Eye For Film >> Movies >> Eloge De L'Amour (2001) Film Review
Eloge De L'Amour
Reviewed by: Angus Wolfe Murray
This is incomprehensible.
The first half is in black-and-white, the second half in colour. The first half is very dark, shot mostly at night, in the streets, or in poorly lit apartments. The second half is very bright, with fierce primary colours and a purple helicopter.
There is no discernible storyline. At one moment, girls are being auditioned for a part in a film. At another, connoisseurs discuss art and life. A man reads from a book with empty pages. Someone says, "What are you talking about?" Someone else answers, "Nothing. It's history."
There are a number of old people dotted about. They talk of the war. A voice says, "There can be no resistance without memory."
You have no idea who anybody is, or what they are doing. A man you have seen before, possibly the reader of the blank book, appears later in the second half, which is, you are told, two years before the action of the first half. He says he is researching the Resistance.

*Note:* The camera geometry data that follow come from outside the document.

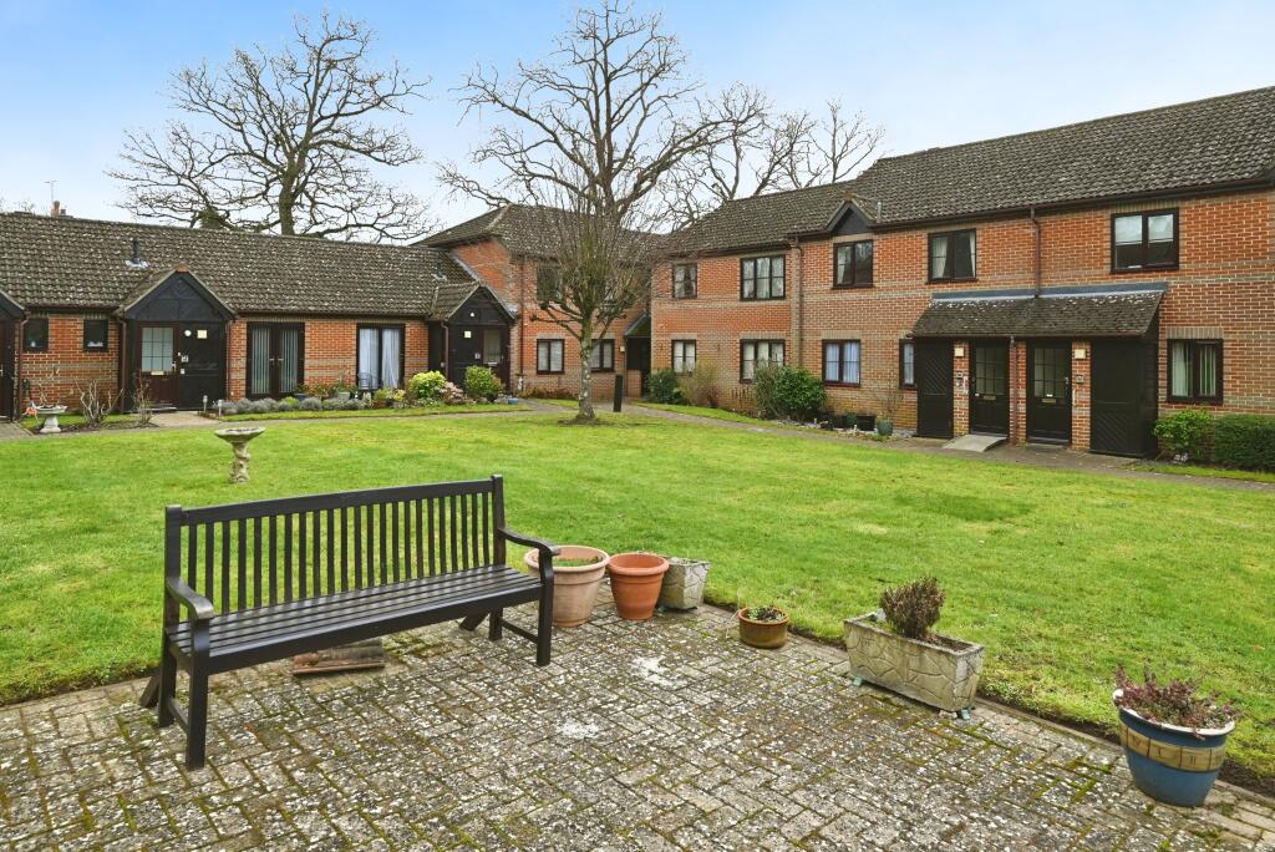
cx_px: 638
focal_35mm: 21
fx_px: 744
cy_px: 426
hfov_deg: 81.2
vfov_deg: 59.6
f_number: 8
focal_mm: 21
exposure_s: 1/80
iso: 320
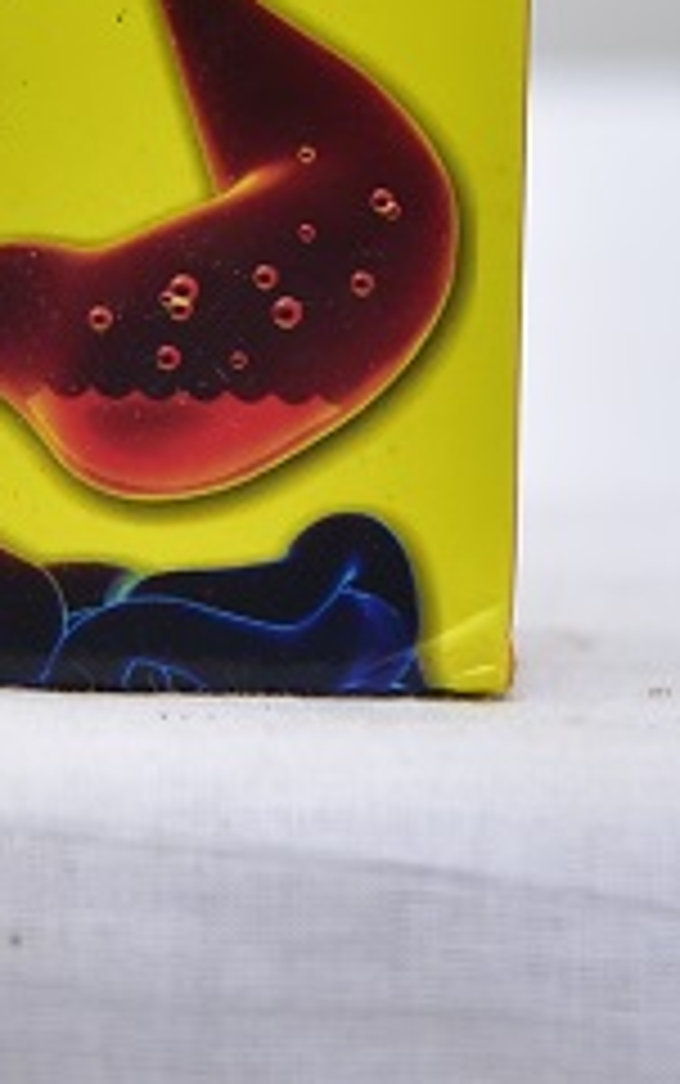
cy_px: -67
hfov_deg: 6.0
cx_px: 203
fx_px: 6452
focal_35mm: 218
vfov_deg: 9.5
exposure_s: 1/125
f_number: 4
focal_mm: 98
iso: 1600
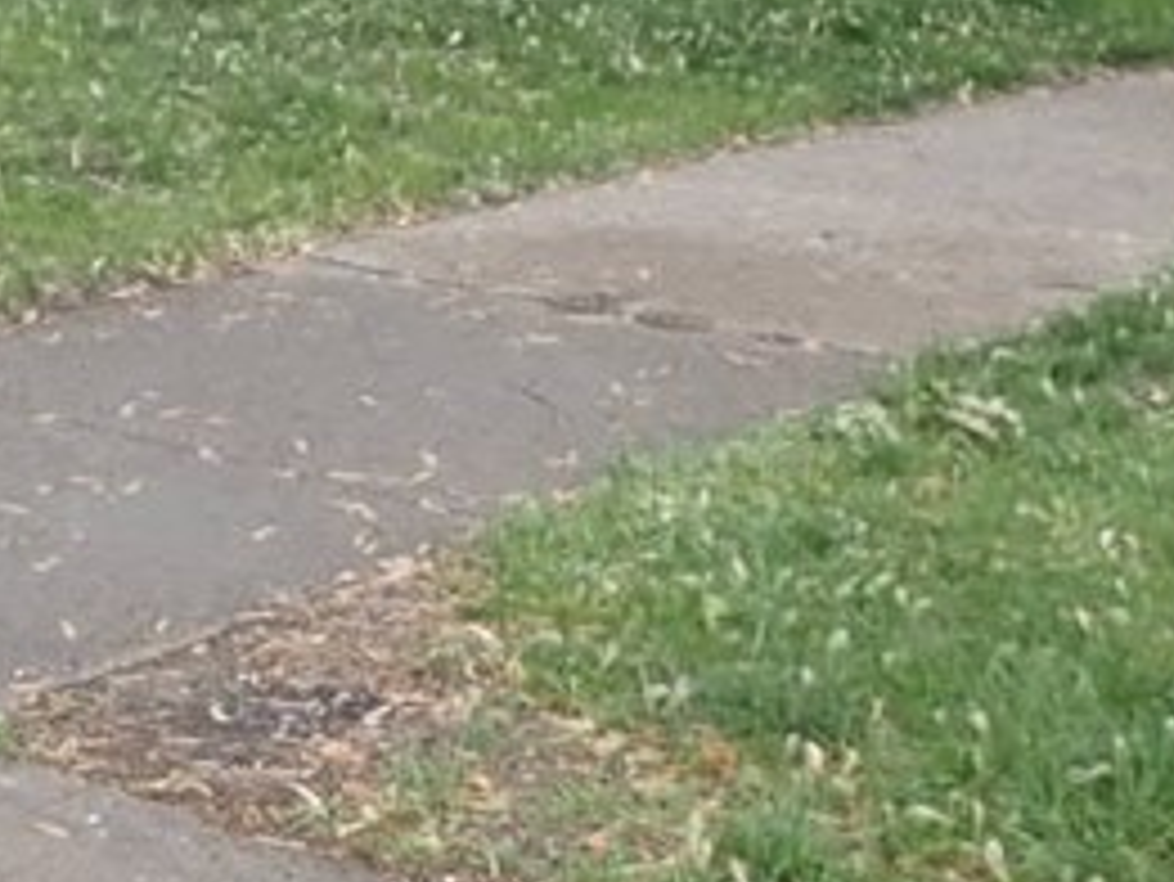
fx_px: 3325
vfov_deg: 14.6
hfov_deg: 18.6
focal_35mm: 98
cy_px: -171
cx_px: -342
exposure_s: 1/160
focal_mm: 4.5
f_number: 2
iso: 100
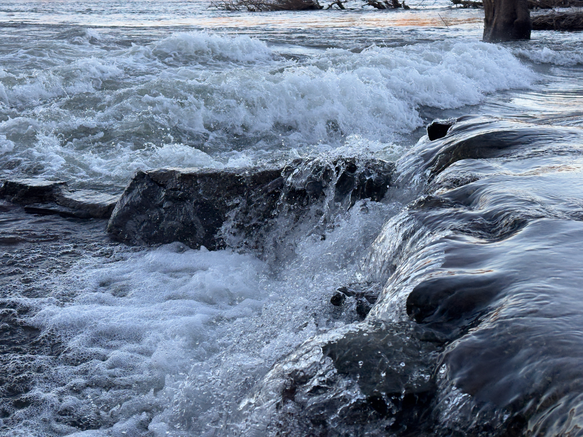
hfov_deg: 39.7
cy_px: 218
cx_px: 292
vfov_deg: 30.3
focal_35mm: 48
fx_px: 808
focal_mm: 6.86
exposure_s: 1/292
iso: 64
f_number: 1.78
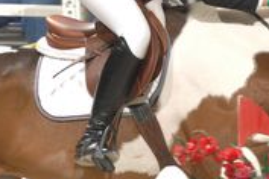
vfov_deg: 1.3
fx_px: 8107
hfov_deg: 1.9
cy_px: 186
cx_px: 137
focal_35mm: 1085
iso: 320
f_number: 5.6
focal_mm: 200
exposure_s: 1/250
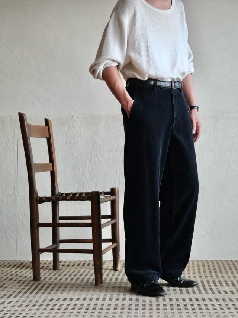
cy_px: 159
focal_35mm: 64
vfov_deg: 30.3
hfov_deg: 22.9
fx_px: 587
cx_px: 119
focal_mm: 32
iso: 3200
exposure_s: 1/40
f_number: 3.8
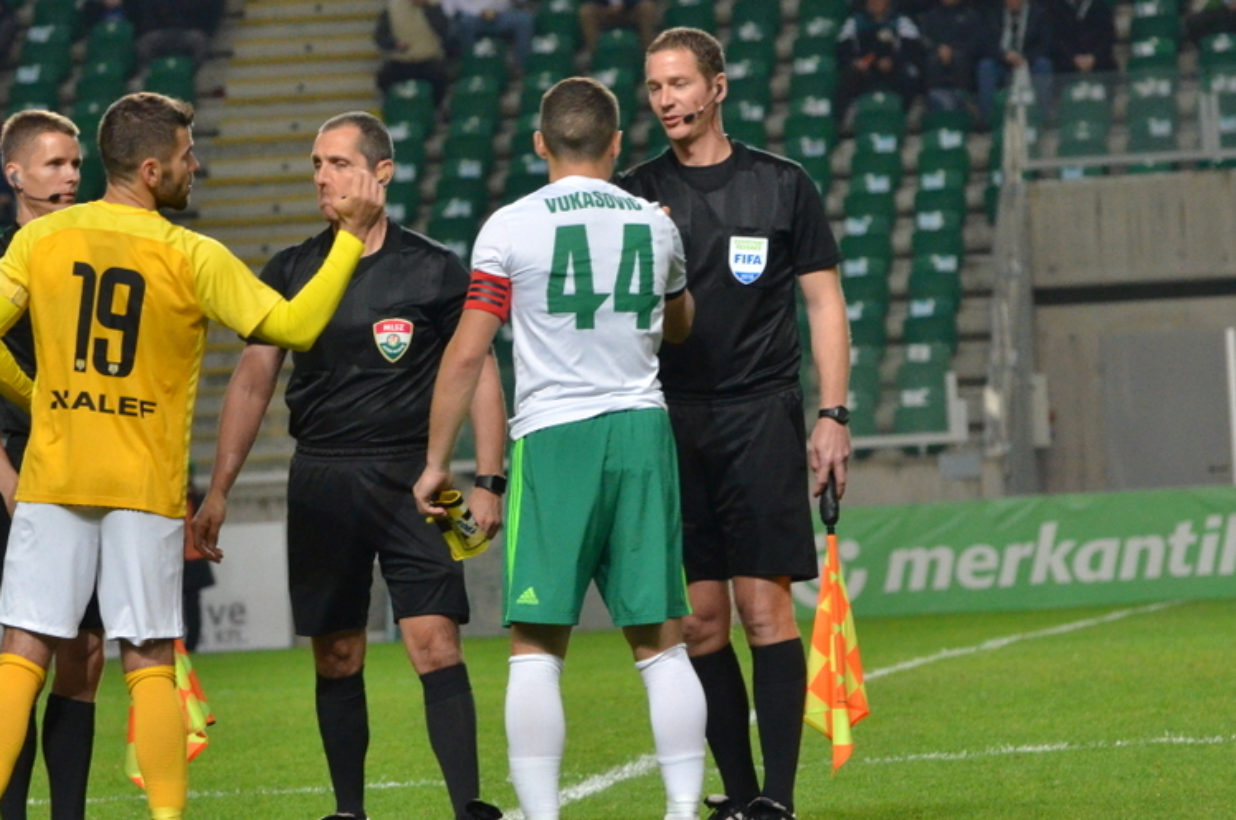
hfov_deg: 6.4
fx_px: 11132
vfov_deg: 4.2
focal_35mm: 325
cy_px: 416
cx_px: 509
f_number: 5
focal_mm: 135
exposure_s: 1/400
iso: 2000
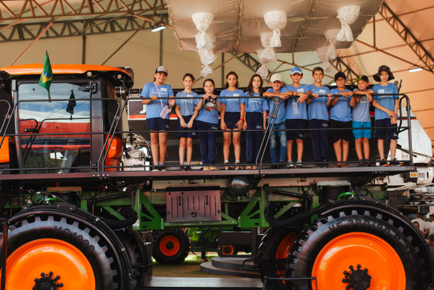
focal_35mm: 50
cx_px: 217
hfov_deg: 39.6
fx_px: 603
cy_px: 145
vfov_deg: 27.0
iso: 160
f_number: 2.8
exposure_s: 1/320
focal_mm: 50
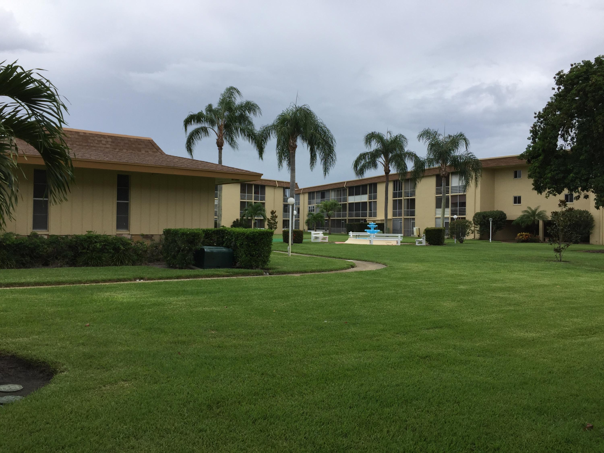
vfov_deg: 48.2
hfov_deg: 61.7
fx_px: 506
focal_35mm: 29
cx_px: 302
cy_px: 226
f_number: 2.2
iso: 32
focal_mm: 4.15
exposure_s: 1/920
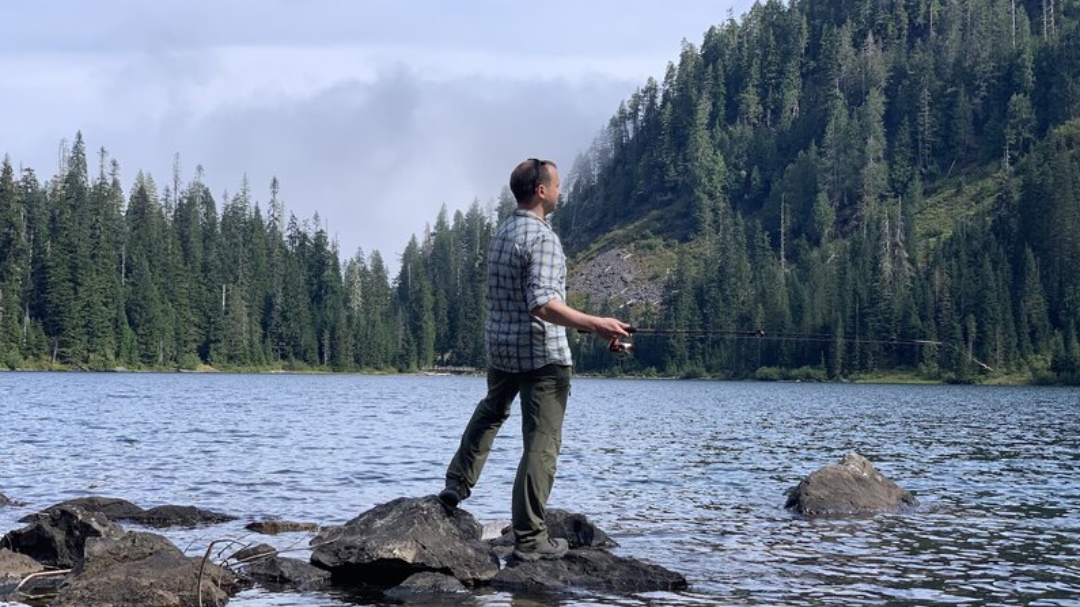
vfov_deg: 21.1
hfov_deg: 36.6
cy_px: 357
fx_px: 1632
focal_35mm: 57
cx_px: 539
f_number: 2.4
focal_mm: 6
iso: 16
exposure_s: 1/813
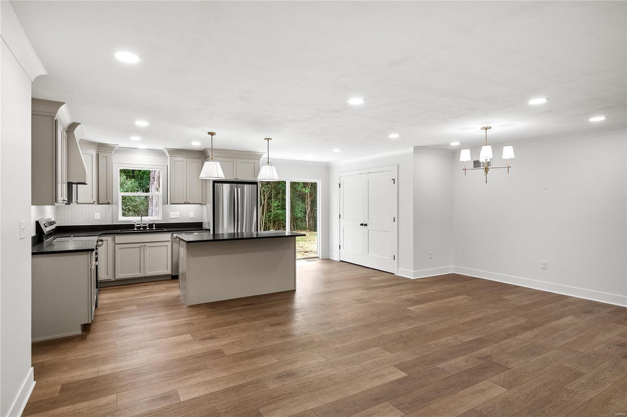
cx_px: 314
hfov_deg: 90.0
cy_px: 208
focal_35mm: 18
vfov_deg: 67.4
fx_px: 313
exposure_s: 1/20
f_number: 6.3
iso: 400
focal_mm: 9
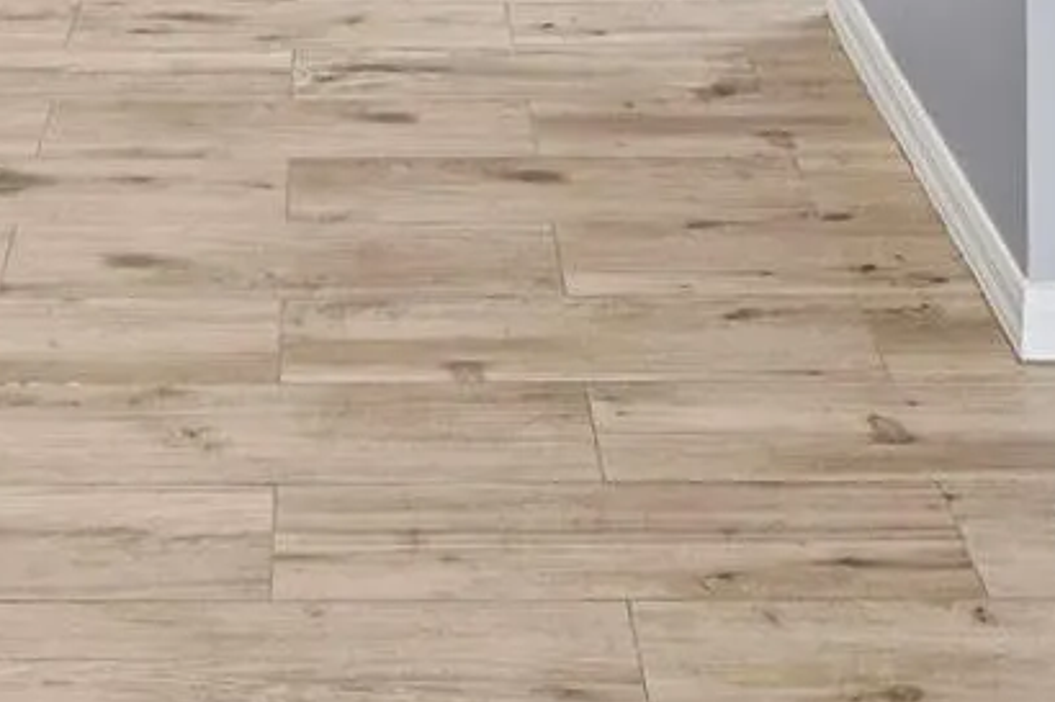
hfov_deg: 28.7
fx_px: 2050
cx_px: 353
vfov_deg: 14.4
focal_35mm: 70
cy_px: -881
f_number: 8
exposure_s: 1/2.5
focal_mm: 14
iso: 400
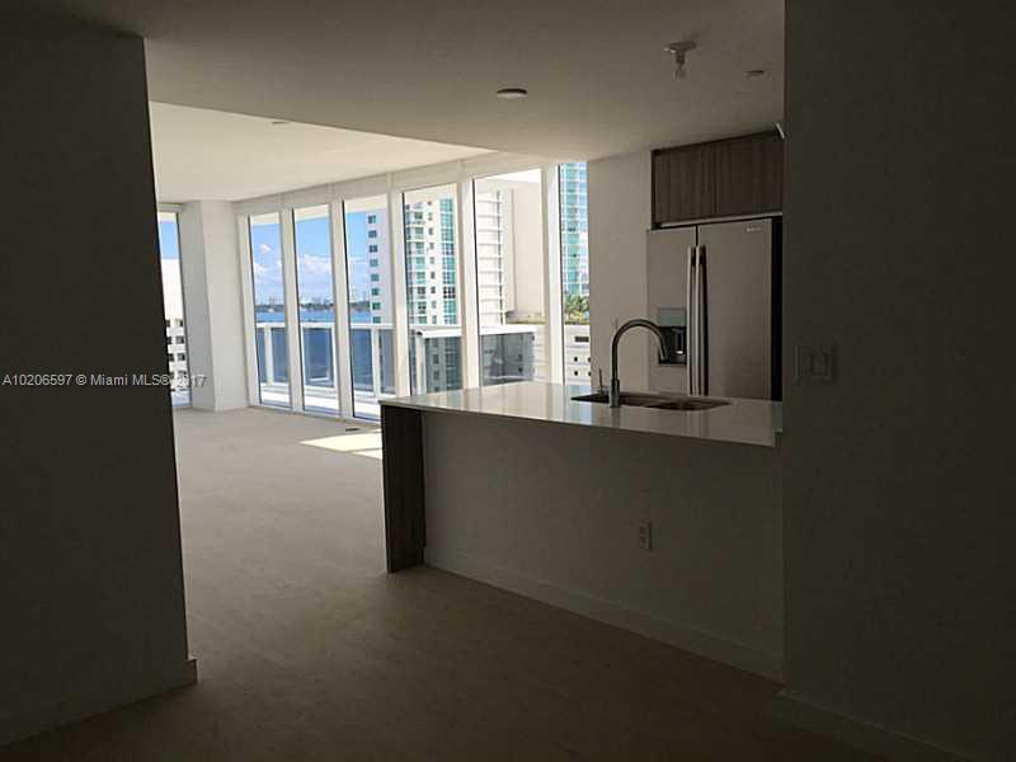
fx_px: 851
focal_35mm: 29
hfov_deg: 61.7
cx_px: 508
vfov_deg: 48.2
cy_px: 381
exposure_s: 1/471
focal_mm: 4.15
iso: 32
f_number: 2.2
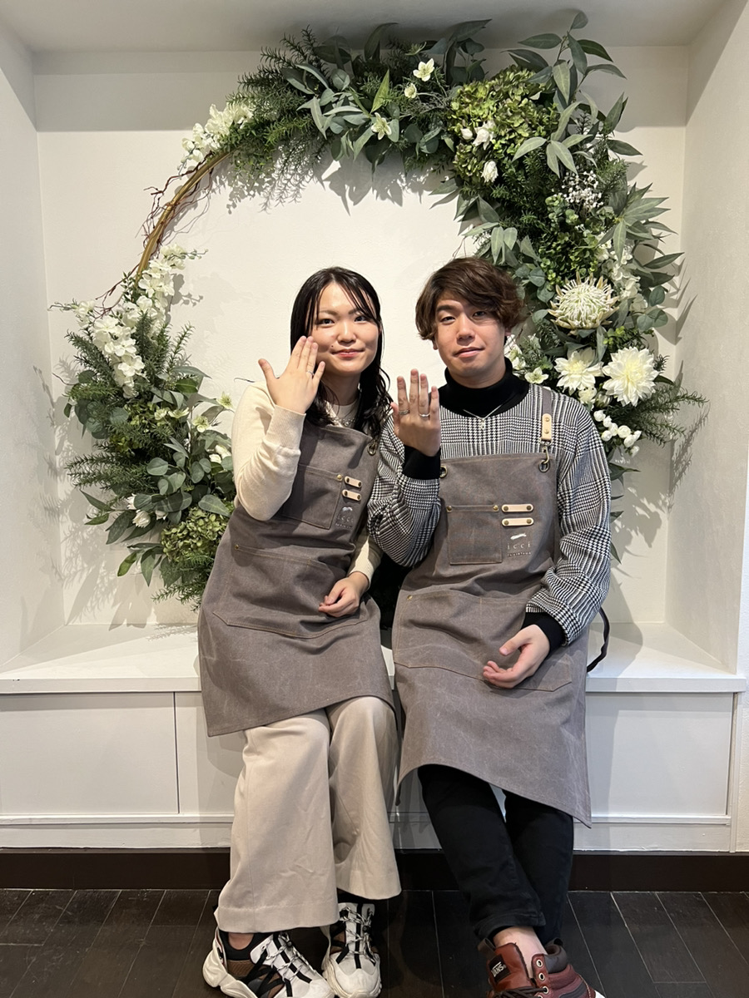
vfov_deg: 67.3
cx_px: 374
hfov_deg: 53.1
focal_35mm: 26
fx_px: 750
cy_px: 499
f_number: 1.5
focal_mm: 5.7
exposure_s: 1/50
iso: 125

The camera is handheld, occasionally out-of-focus. The images are strong, even interesting, at times. Mostly, they are not. Words flow through this arbitrary place like rivers of confusion: "Every desire must meet its latitude."
Eloge De L'Amour has been called "a rigorously structured philosophical meditation on love, ageing, and, above all, the role of language and memory in shaping human consciousness, past and present." Possibly, with patience and at least 15 viewings, intellectual slivers might be gleaned from these kaleidoscopic flashes. Life is too short.
Granddad of Le Nouvelle Vague, Jean-Luc Godard continues to baffle the faithful with his games of hide-and-seek. A Bout De Souffle looks like Hollywood mainstream compared to this. At least, he hasn't compromised.